Эта мысль о сегодняшней России, увиденной на просторе исторических путей, неизменно присутствует в маленьких поэмах 1917-1919 годов, существуя в подтексте произведений воплощаясь на языке «символических вдохновений». Наиболее открыто (среди поэм трех революционных лет) она дает знать о себе в «Инонии», возникая на поверхности стиха именами – знаками отвергаемого прошлого: Китеж, Радонеж, Московия, воплощаясь в символическом образе плачущих «стен Кремля». И хотя поэму эту С.Есенин писал в ощущении, «что связь старым миром порвана» [150], — обратим внимание на то, что в первоначальном ее варианте возникал образ Петра как фигура, созвучная новому времени:
Колокольные над Русью клики —
Это плачут стены Кремля.
Ныне,
как Петр Великий,
Вздыбливаю тебя, земля!
В окончательном варианте «Инонии» этот образ отсутствует, — однако сам факт обращения С.Есенина к нему в ход работы над поэмой далеко не случаен. (Обратим внимание и на то – об этом речь пойдет позже, – что образ Петра возникает здесь как скрытая цитата из «Медного всадника».) Фигура Петра возникает и в поэме 1924 года «Песнь о великом походе» — более того, оказывается здесь в основании сюжета. И вот характерная подробность: в своем развитии от замысла и первоначальных вариантов до окончательного текста образ Петра в этой поэме «движется» в том же направлении, что и в «Инонии». Там, правда, образ этот в своем движении выпал за пределы произведения; теперь же, в работе над «Песнью о великом походе», он претерпевает принципиальные изменения. Задумывая поэму, С.Есенин видел в Петре историческую личность, родственную новой эпохе. Об этом вспоминал В.Эрлих, приводя слова С.Есенина, рассказывавшего ему о замысле новой поэмы: «Гвоздь в том, что я из Петра большевика сделаю! Не веришь? Ей-богу, сделаю!» [151]. Действительно, в первоначальном варианте (опубликованном в «Звезде», 1924, № 5), в заключительной части поэмы, описывающей революционный «Питерград», есть строки: «Бродит тень Петра / Да любуется, / На кумачный цвет / В наших улицах». В дальнейшем, дорабатывая текст поэмы, С.Есенин меняет вторую строку приведенного отрывка сначала на нейтральное «И дивуется», потом же, в окончательном варианте,— на «Грозно хмурится», откровенно противопоставляющее Петра новому времени [152]. Известно, что эта эволюция образа Петра осуществлялась не без влияния извне: не забыто, в частности, письмо И.Вардина, где он, предлагая С.Есенину внести в текст поэмы поправки, замечал: «Петр должен быть дураком, чтобы тень его могла “любоваться” “кумачовым цветом” улиц Ленинграда ». И далее — замечательная в своем роде реплика: «Блок испортил “Двенадцать” Христом, неужели Вы испортите Вашу прекрасную вещь Петром?»[153].

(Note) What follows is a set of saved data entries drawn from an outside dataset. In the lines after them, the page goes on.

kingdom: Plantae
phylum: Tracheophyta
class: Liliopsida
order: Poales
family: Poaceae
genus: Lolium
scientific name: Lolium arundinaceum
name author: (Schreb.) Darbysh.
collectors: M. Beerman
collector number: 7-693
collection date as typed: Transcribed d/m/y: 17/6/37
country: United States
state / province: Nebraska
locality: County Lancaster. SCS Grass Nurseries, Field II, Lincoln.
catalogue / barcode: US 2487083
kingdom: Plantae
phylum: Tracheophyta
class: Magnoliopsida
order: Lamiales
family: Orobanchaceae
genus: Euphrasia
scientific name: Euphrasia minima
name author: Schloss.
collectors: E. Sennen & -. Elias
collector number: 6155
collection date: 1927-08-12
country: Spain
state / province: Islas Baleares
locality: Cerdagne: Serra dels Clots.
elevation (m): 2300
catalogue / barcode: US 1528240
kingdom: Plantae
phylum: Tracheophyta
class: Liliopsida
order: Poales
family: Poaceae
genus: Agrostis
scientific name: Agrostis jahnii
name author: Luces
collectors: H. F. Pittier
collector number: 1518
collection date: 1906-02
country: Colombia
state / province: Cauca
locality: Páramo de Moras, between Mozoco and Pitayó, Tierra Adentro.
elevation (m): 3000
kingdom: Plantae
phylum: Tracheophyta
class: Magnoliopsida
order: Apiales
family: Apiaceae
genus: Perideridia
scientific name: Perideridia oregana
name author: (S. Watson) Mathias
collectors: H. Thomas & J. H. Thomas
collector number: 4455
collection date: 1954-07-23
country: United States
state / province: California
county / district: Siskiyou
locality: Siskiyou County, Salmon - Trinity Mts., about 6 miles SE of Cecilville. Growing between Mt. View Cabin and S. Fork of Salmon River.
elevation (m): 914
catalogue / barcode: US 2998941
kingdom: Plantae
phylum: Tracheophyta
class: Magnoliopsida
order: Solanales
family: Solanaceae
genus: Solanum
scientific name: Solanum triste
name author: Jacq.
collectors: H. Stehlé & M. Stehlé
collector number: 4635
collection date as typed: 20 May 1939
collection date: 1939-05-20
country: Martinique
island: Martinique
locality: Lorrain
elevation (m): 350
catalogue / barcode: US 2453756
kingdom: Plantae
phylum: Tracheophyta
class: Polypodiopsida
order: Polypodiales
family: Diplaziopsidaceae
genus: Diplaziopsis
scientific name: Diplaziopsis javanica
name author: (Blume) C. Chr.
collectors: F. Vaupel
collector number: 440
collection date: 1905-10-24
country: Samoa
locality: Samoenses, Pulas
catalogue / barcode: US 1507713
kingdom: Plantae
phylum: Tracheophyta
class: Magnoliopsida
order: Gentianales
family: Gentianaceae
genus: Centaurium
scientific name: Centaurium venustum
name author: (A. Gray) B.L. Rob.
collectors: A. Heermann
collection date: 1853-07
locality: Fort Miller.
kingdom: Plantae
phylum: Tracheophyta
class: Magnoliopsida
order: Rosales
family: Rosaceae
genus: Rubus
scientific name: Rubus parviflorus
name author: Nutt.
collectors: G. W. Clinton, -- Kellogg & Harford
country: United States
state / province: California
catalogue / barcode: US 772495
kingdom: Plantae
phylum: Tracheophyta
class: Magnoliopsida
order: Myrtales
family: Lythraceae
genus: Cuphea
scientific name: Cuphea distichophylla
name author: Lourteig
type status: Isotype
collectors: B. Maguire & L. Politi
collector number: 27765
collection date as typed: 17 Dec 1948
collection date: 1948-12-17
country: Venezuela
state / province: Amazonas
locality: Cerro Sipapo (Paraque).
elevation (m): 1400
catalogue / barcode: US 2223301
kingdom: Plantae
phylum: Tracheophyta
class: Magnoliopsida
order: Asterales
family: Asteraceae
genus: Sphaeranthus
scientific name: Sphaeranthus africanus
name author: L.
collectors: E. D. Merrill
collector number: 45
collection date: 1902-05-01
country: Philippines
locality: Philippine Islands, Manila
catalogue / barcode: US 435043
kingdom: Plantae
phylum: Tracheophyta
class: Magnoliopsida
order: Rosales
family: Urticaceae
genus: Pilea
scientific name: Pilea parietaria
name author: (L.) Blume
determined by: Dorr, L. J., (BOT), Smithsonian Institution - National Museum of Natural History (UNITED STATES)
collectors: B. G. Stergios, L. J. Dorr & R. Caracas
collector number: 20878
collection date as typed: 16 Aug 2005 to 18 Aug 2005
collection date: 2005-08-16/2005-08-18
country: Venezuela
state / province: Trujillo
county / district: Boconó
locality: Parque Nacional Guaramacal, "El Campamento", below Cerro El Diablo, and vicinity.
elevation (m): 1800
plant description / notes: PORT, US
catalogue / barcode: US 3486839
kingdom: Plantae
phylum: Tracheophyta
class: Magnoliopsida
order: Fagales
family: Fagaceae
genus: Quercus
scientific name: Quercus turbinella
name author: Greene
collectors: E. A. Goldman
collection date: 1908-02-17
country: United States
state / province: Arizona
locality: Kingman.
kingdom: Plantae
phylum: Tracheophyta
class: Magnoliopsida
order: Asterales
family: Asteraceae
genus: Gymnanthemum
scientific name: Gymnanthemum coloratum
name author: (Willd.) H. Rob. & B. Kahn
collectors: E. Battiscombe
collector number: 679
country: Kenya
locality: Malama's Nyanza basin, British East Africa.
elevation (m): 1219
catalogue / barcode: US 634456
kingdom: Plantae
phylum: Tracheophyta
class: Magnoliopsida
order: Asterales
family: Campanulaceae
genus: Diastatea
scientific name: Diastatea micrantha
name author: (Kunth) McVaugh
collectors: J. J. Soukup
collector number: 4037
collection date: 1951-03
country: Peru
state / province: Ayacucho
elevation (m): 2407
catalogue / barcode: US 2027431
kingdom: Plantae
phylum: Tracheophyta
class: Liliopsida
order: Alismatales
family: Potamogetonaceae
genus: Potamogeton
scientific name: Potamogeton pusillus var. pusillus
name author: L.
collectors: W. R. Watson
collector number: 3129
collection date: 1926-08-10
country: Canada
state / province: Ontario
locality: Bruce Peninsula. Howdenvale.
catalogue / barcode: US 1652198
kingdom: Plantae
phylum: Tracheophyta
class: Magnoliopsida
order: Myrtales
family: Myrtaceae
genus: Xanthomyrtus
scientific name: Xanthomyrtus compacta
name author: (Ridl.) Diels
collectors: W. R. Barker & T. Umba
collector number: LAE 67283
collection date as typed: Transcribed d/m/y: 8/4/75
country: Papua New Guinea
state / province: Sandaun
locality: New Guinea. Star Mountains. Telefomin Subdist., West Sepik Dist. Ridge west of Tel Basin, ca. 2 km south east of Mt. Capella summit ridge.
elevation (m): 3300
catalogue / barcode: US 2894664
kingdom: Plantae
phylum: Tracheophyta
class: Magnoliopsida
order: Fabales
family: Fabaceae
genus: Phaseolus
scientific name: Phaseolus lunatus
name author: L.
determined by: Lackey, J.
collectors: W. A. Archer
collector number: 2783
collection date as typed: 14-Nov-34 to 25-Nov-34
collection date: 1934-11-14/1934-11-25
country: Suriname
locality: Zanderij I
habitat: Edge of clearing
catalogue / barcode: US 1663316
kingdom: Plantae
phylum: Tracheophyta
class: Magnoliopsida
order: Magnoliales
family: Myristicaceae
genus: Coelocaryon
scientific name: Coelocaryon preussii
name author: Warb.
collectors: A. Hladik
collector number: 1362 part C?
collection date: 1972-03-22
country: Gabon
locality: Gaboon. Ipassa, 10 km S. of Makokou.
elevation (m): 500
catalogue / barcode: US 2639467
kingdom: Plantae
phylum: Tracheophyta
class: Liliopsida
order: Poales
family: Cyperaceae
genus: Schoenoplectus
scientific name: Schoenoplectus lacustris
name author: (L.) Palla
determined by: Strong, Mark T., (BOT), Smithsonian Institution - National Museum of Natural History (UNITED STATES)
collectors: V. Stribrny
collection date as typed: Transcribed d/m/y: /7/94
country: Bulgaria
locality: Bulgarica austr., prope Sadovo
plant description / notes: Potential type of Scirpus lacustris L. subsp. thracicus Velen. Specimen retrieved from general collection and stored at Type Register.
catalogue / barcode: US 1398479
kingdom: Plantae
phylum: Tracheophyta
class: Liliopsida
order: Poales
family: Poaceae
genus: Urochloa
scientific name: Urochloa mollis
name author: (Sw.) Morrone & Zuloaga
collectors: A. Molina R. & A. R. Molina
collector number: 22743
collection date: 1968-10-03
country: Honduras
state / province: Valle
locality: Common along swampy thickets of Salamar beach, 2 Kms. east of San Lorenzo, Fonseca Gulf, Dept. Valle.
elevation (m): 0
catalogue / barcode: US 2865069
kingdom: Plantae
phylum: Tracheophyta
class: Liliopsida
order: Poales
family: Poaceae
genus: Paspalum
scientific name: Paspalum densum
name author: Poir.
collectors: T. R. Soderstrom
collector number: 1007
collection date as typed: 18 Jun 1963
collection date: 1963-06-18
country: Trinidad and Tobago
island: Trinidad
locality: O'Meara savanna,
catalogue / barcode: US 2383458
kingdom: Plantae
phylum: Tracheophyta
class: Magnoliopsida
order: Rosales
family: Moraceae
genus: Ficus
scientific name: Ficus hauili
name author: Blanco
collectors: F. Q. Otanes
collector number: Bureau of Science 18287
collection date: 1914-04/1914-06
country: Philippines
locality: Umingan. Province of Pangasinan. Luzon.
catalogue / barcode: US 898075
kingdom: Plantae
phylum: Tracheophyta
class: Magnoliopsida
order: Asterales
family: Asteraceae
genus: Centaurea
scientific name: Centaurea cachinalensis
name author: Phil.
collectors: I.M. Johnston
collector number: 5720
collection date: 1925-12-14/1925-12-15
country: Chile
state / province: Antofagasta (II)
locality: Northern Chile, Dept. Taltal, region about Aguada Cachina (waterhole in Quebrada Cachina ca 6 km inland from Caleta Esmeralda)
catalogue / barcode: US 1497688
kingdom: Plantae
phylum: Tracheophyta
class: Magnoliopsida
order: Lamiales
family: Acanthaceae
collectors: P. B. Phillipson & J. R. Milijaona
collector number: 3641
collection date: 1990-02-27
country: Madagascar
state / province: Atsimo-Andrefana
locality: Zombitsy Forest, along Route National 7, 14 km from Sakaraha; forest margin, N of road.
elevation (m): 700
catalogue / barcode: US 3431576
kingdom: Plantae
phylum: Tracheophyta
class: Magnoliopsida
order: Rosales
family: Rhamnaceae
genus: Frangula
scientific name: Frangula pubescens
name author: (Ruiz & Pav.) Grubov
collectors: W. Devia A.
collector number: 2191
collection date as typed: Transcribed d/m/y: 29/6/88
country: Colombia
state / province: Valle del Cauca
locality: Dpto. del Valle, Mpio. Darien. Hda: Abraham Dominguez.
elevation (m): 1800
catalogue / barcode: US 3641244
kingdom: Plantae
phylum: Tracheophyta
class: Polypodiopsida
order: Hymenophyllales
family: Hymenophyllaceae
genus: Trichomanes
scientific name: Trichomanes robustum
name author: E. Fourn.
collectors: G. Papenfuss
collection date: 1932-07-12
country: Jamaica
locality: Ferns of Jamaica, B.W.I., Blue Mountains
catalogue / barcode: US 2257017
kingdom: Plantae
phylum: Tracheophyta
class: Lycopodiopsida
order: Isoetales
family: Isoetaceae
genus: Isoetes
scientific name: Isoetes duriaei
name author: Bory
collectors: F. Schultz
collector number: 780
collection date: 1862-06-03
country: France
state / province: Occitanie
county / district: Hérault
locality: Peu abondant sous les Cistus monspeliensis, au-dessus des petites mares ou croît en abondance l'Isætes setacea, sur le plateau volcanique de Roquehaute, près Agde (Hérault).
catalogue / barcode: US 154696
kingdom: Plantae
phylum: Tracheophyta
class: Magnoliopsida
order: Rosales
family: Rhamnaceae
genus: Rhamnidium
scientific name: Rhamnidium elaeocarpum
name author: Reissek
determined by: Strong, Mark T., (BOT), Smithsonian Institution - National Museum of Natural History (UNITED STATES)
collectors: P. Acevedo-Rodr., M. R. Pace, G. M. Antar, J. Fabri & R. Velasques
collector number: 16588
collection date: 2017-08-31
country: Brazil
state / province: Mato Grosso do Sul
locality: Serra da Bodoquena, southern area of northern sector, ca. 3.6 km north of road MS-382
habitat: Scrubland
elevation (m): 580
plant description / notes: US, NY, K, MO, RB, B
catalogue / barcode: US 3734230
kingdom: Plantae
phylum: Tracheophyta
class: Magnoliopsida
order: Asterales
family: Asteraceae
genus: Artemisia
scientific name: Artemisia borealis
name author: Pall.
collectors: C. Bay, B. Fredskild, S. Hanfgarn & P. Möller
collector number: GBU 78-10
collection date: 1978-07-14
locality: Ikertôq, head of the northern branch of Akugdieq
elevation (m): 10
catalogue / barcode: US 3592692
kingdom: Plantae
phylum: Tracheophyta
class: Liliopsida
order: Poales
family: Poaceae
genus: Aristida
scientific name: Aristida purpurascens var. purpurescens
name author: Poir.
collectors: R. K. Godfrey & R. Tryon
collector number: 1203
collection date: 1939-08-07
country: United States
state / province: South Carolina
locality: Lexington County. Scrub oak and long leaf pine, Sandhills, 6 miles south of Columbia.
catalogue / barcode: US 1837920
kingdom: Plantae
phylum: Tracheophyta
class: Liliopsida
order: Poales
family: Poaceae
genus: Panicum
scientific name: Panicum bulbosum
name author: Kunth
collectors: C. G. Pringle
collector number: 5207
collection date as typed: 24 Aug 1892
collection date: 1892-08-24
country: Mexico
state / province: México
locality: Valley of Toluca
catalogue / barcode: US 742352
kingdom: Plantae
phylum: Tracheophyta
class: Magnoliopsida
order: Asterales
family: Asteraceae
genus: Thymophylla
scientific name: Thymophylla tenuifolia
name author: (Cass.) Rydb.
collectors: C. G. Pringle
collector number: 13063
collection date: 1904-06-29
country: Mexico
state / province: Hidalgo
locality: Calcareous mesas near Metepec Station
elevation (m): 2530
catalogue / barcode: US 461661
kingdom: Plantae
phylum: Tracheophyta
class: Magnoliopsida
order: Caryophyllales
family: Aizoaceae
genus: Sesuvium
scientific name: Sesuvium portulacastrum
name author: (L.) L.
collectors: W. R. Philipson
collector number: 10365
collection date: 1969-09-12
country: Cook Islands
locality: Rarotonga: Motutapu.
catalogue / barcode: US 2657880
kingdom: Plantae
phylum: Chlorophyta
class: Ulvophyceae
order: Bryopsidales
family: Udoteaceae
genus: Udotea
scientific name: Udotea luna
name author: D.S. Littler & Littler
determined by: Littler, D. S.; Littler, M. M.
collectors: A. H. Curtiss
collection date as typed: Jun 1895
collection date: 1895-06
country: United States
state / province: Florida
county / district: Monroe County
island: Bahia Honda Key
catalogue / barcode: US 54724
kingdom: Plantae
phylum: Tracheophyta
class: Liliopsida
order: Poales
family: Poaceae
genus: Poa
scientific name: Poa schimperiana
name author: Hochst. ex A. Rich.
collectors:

Конечно, эволюция образа Петра в поэме заслуживает серьезного внимания, тем более что она не может быть объяснена только воздействием извне: окончательный, третий вариант процитированных строк был найден поэтом самостоятельно, в ходе подготовки текста для публикации в «Заре Востока» [154]. И все же, при всей принципиальной значимости изменений в смысловой структуре образа, поэма в конечном счете осталась «испорчена» — если воспользоваться выражением И. Вардина — Петром. Ведь как бы ни менялся внутренний смысл образа Петра, сама фигура царя — основателя города была сохранена в тексте поэмы, оставаясь одним из временных, исторических полюсов повествования.